**WHAT YOU WILL DO**.
Look in the material below for the line holding "soon it will". Set it down exactly, with each later line up to and including the line holding "exclusive preview on".

**SUPPLIED DATA**.

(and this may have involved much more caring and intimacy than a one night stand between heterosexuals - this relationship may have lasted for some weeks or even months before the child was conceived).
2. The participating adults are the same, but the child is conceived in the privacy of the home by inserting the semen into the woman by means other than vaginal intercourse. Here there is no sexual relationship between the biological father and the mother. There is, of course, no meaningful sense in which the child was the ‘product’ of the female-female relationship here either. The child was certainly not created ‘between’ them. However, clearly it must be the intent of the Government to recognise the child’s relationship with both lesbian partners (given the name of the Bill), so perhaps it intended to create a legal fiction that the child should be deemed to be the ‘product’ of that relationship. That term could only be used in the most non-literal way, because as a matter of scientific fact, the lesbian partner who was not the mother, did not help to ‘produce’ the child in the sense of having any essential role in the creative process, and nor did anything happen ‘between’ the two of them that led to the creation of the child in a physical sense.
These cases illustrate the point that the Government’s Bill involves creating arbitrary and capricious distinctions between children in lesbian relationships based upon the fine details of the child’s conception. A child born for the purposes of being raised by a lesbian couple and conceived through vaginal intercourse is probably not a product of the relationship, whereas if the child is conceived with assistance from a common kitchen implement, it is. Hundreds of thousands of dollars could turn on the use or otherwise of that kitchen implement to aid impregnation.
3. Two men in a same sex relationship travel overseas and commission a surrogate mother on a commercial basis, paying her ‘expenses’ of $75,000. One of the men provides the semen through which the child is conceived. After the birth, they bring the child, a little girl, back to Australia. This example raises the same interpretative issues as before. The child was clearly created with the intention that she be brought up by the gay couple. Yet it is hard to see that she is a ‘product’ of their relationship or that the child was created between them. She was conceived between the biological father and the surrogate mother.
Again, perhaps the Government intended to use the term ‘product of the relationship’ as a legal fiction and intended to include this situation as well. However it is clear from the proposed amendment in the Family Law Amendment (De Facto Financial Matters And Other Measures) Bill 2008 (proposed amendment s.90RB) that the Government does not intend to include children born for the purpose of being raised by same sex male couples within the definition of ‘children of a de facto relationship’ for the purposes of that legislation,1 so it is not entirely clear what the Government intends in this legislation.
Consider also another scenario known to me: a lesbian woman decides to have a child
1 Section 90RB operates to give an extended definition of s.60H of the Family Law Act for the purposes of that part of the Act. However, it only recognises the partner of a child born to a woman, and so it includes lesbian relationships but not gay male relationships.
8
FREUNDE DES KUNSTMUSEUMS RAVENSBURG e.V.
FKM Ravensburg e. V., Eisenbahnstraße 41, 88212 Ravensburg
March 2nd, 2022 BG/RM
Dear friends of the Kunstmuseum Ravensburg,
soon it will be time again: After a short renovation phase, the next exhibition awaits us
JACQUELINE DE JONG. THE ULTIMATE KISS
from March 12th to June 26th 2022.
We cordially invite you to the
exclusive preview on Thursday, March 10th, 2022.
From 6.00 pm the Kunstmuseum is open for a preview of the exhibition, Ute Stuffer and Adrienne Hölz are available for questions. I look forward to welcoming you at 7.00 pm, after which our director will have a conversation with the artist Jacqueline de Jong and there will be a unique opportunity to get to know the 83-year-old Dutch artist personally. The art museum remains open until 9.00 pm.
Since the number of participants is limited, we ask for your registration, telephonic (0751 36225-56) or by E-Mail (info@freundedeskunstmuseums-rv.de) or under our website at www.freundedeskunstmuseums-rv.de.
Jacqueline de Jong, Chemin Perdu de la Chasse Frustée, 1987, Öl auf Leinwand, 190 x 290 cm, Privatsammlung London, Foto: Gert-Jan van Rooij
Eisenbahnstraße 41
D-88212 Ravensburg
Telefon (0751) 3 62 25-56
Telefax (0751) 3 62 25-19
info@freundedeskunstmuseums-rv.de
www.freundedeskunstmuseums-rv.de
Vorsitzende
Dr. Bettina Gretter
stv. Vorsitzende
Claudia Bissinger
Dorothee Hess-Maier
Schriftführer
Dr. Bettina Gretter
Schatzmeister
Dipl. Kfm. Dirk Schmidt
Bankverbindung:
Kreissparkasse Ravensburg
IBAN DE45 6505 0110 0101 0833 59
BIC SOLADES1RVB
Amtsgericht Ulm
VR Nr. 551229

**COMPLETED TASK**.
soon it will be time again: After a short renovation phase, the next exhibition awaits us
JACQUELINE DE JONG. THE ULTIMATE KISS
from March 12th to June 26th 2022.
We cordially invite you to the
exclusive preview on Thursday, March 10th, 2022.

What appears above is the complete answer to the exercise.